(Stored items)
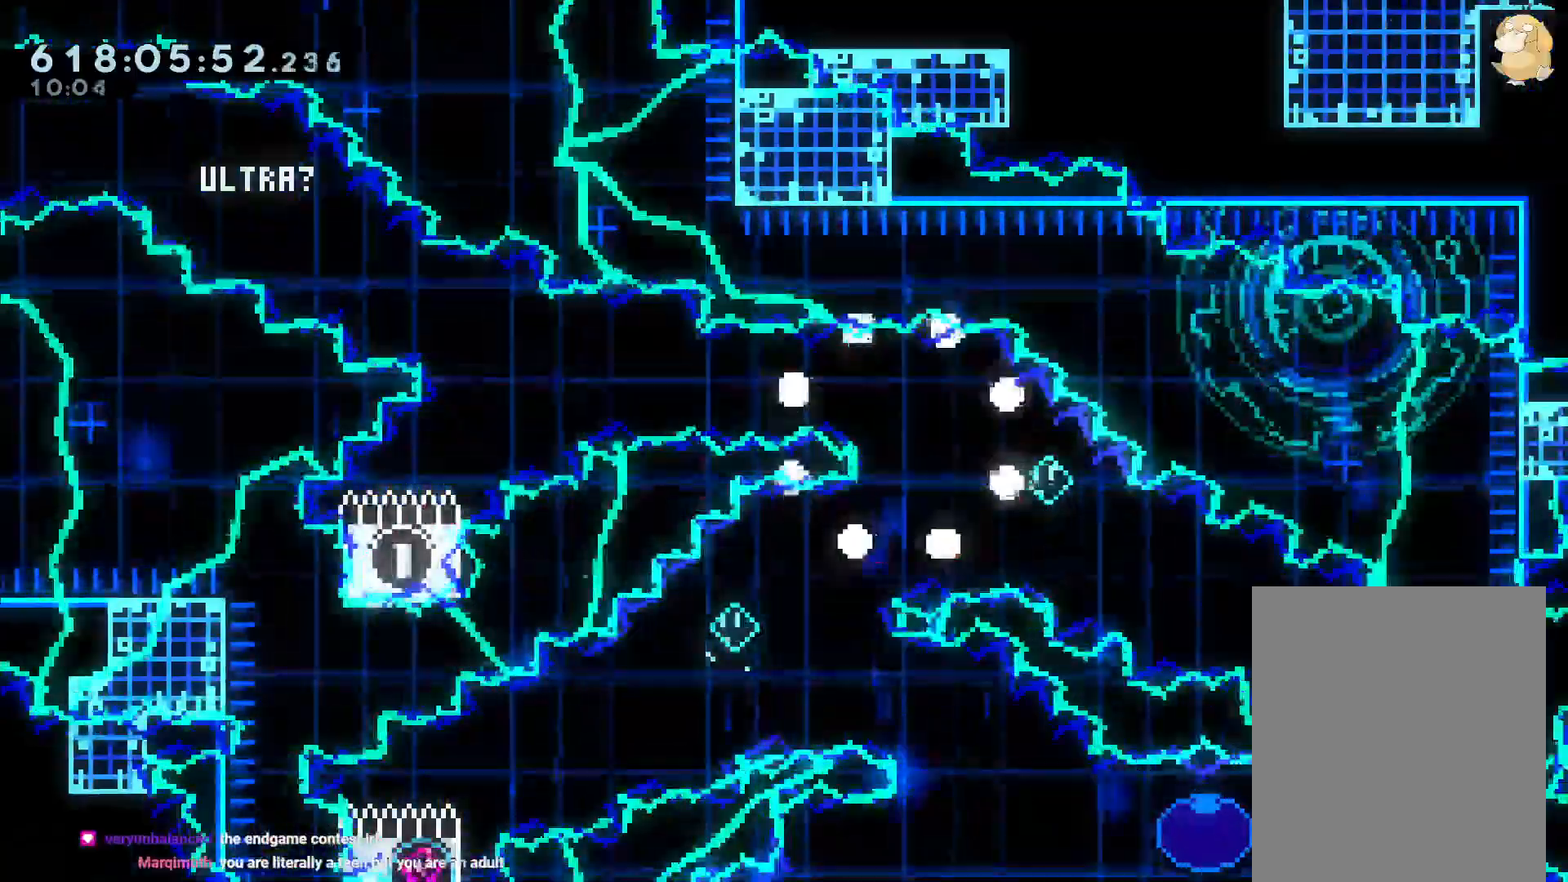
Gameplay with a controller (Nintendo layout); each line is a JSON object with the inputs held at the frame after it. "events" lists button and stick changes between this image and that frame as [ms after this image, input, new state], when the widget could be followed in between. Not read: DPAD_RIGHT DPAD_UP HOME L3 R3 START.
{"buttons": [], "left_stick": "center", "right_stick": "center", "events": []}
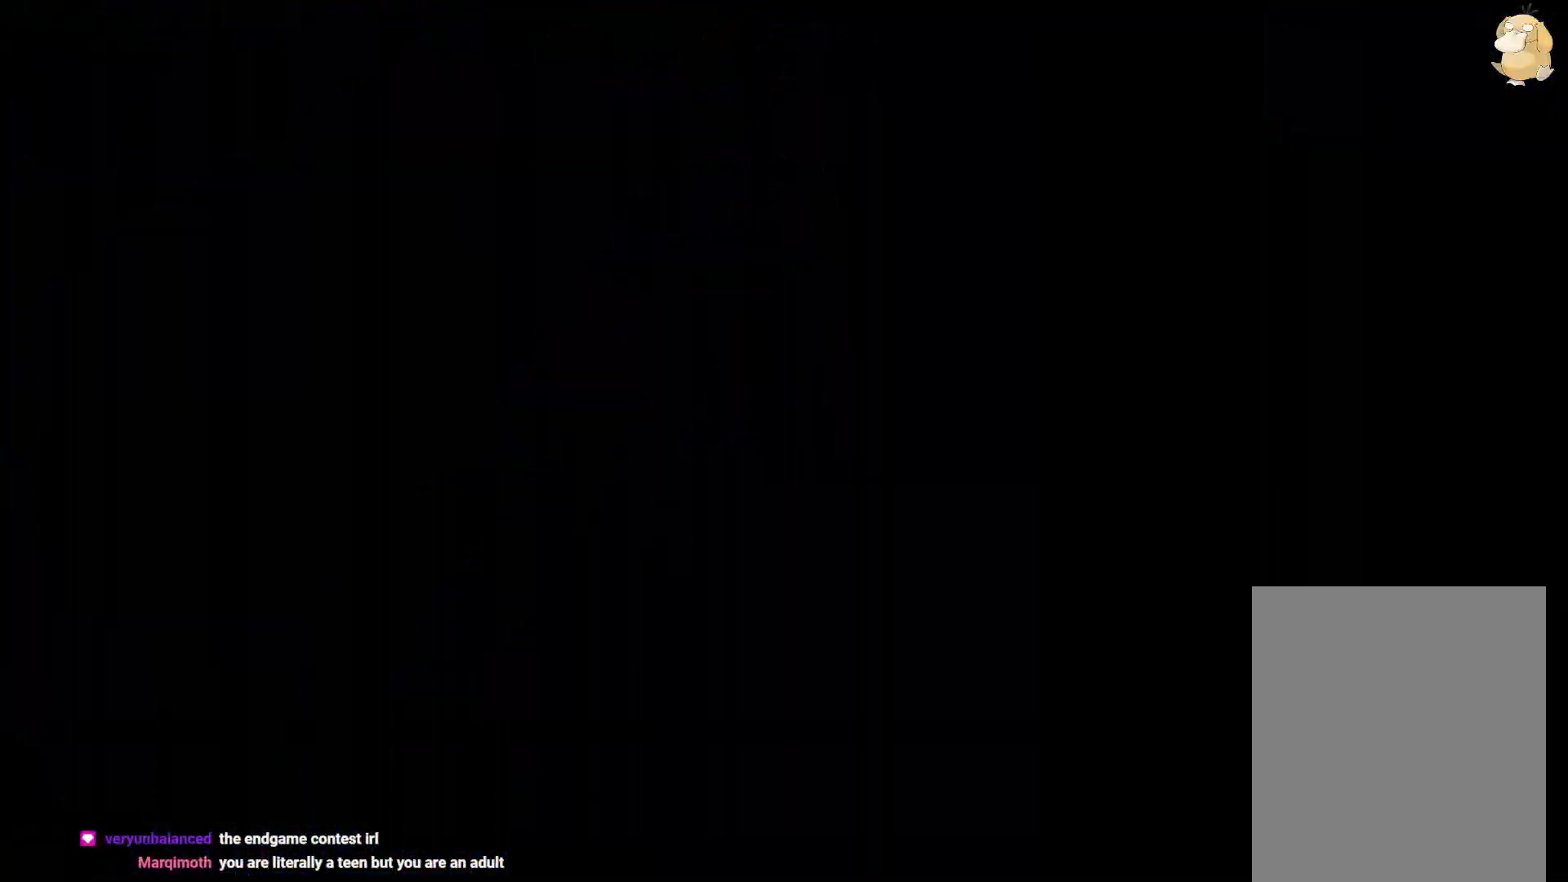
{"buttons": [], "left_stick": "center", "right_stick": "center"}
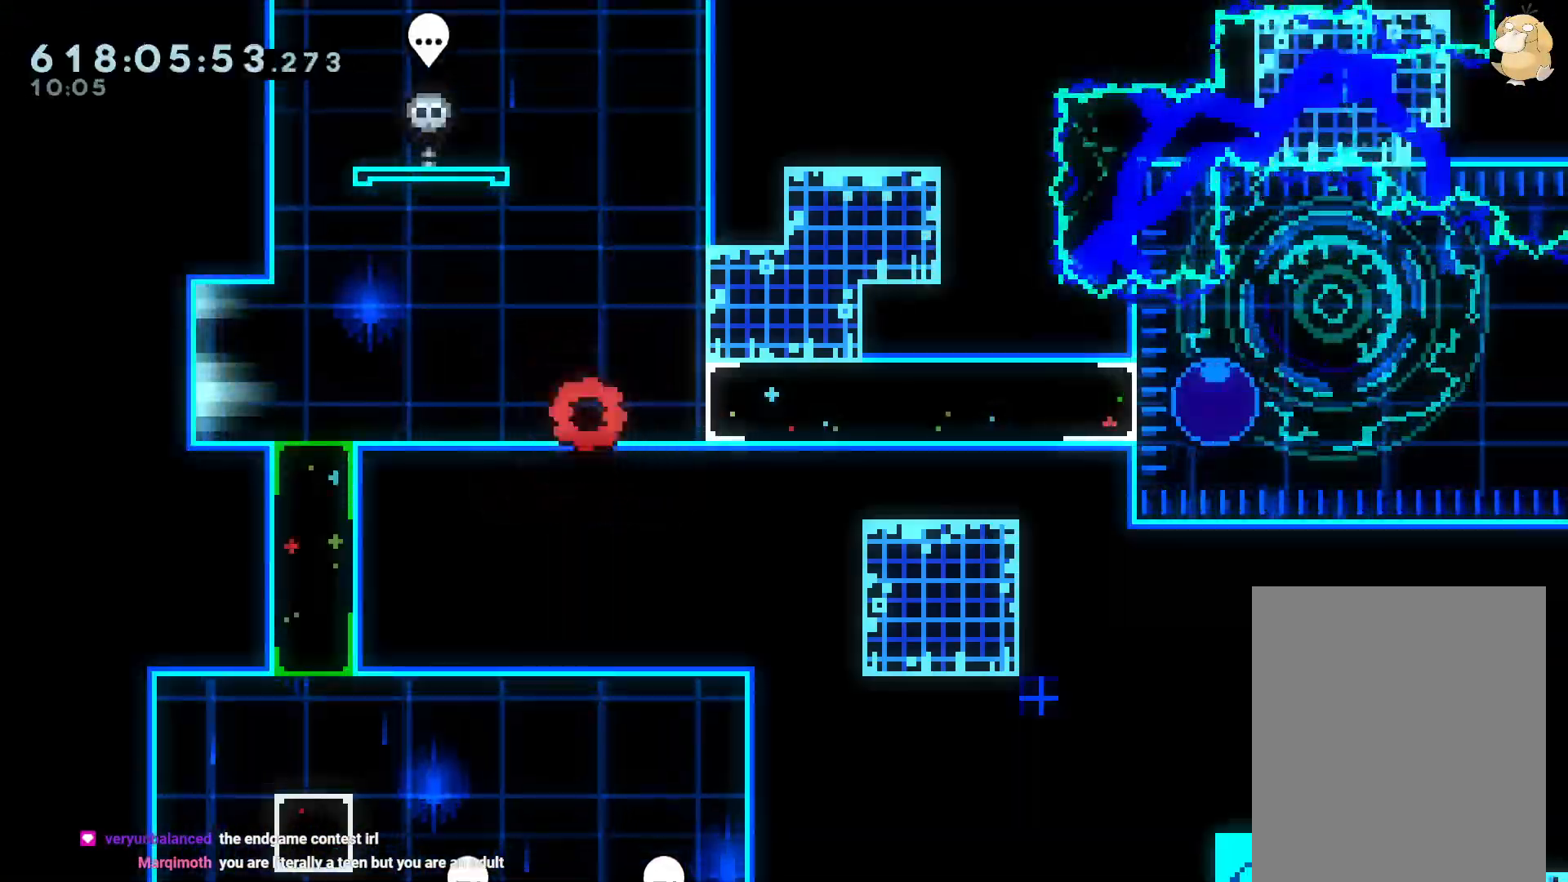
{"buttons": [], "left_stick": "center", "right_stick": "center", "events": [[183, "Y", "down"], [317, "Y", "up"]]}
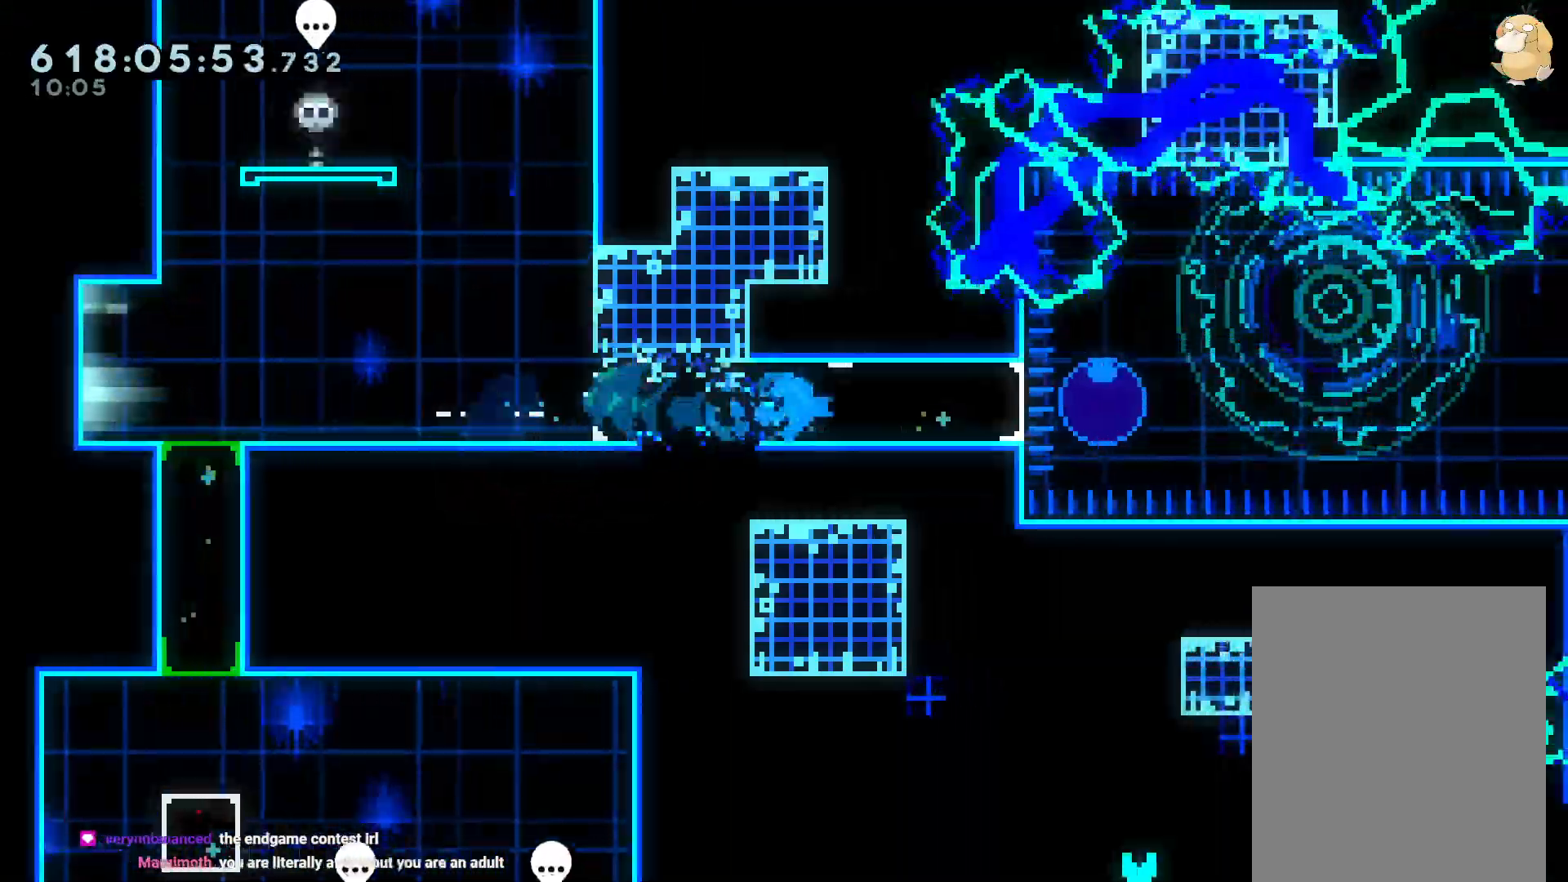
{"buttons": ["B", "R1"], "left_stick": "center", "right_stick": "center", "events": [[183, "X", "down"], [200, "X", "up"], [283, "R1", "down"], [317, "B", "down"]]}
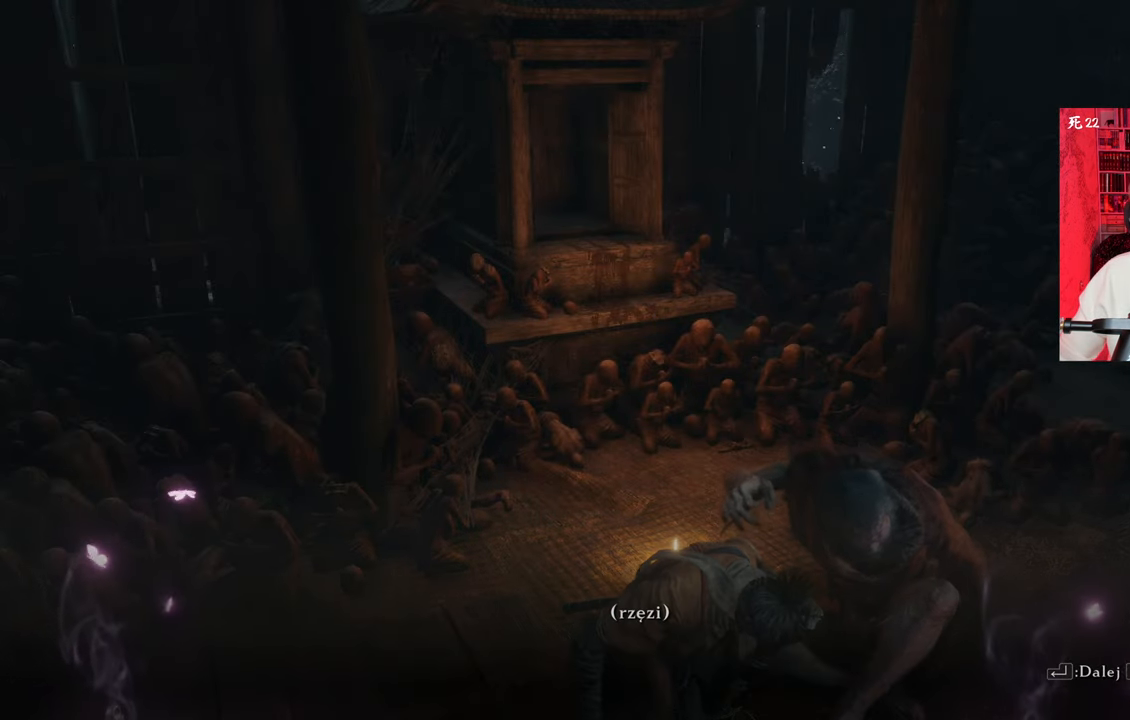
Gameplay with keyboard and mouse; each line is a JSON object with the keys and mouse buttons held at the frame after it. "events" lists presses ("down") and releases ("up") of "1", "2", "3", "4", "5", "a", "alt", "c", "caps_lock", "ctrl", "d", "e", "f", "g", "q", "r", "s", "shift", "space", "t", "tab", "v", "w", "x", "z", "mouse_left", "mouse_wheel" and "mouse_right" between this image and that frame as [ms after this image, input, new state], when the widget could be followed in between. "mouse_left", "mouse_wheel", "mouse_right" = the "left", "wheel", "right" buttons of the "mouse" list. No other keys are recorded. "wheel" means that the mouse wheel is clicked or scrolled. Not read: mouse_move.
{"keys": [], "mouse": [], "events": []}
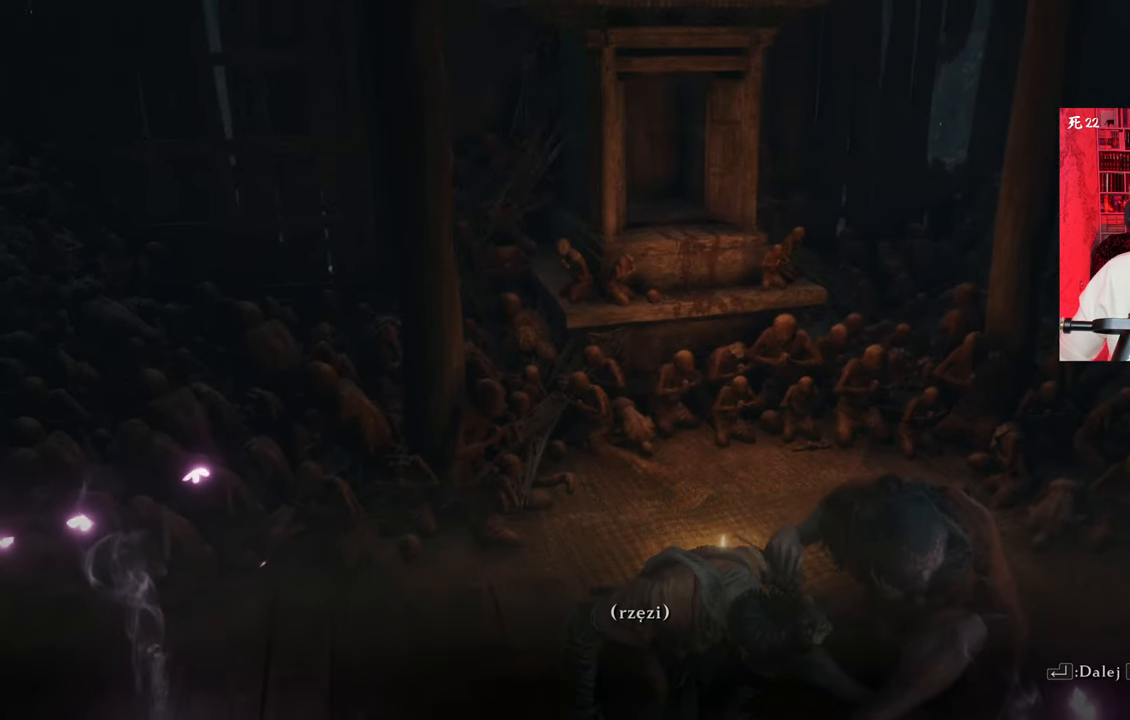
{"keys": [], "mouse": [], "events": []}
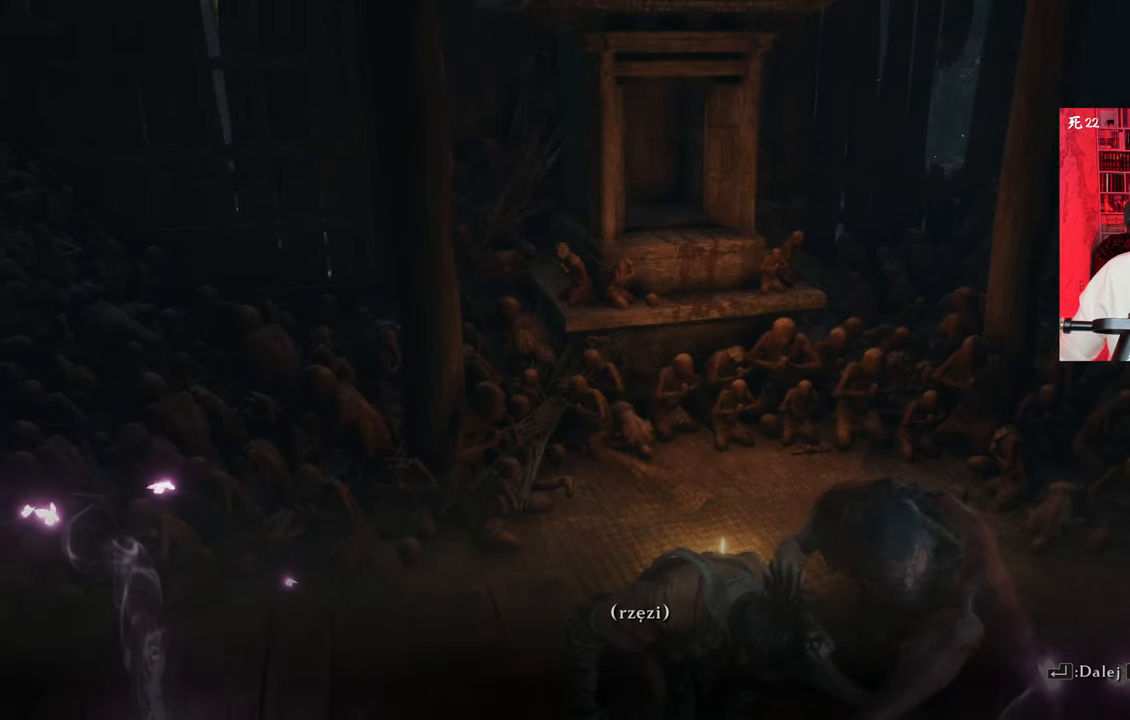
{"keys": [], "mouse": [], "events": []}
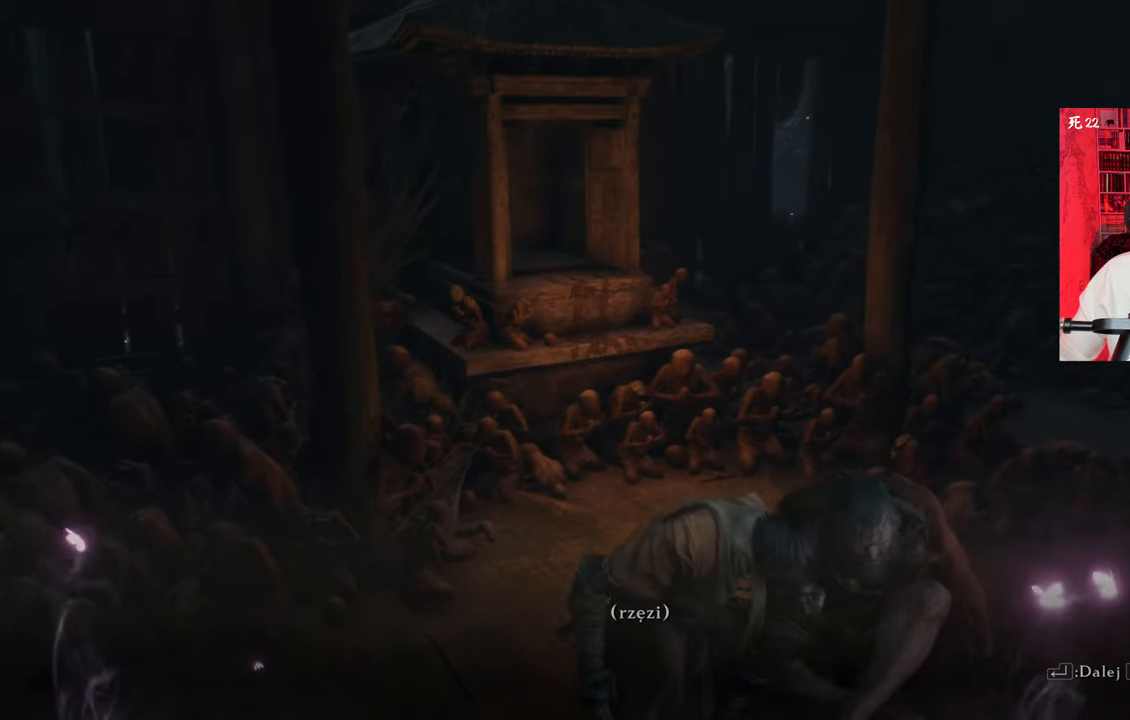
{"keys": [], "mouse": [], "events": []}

To do: Pictures stay out of this copy; write out the entries above exactly.

Written response:
Gameplay with a controller (Nintendo layout); each line is a JSON object with the inputs held at the frame after it. "events" lists button and stick changes between this image and that frame as [ms after this image, input, new state], when the widget could be followed in between. Not read: DPAD_RIGHT DPAD_UP HOME L3 R3 START.
{"buttons": [], "left_stick": "center", "right_stick": "center", "events": []}
{"buttons": [], "left_stick": "center", "right_stick": "center"}
{"buttons": [], "left_stick": "center", "right_stick": "center", "events": [[183, "Y", "down"], [317, "Y", "up"]]}
{"buttons": ["B", "R1"], "left_stick": "center", "right_stick": "center", "events": [[183, "X", "down"], [200, "X", "up"], [283, "R1", "down"], [317, "B", "down"]]}
Gameplay with keyboard and mouse; each line is a JSON object with the keys and mouse buttons held at the frame after it. "events" lists presses ("down") and releases ("up") of "1", "2", "3", "4", "5", "a", "alt", "c", "caps_lock", "ctrl", "d", "e", "f", "g", "q", "r", "s", "shift", "space", "t", "tab", "v", "w", "x", "z", "mouse_left", "mouse_wheel" and "mouse_right" between this image and that frame as [ms after this image, input, new state], when the widget could be followed in between. "mouse_left", "mouse_wheel", "mouse_right" = the "left", "wheel", "right" buttons of the "mouse" list. No other keys are recorded. "wheel" means that the mouse wheel is clicked or scrolled. Not read: mouse_move.
{"keys": [], "mouse": [], "events": []}
{"keys": [], "mouse": [], "events": []}
{"keys": [], "mouse": [], "events": []}
{"keys": [], "mouse": [], "events": []}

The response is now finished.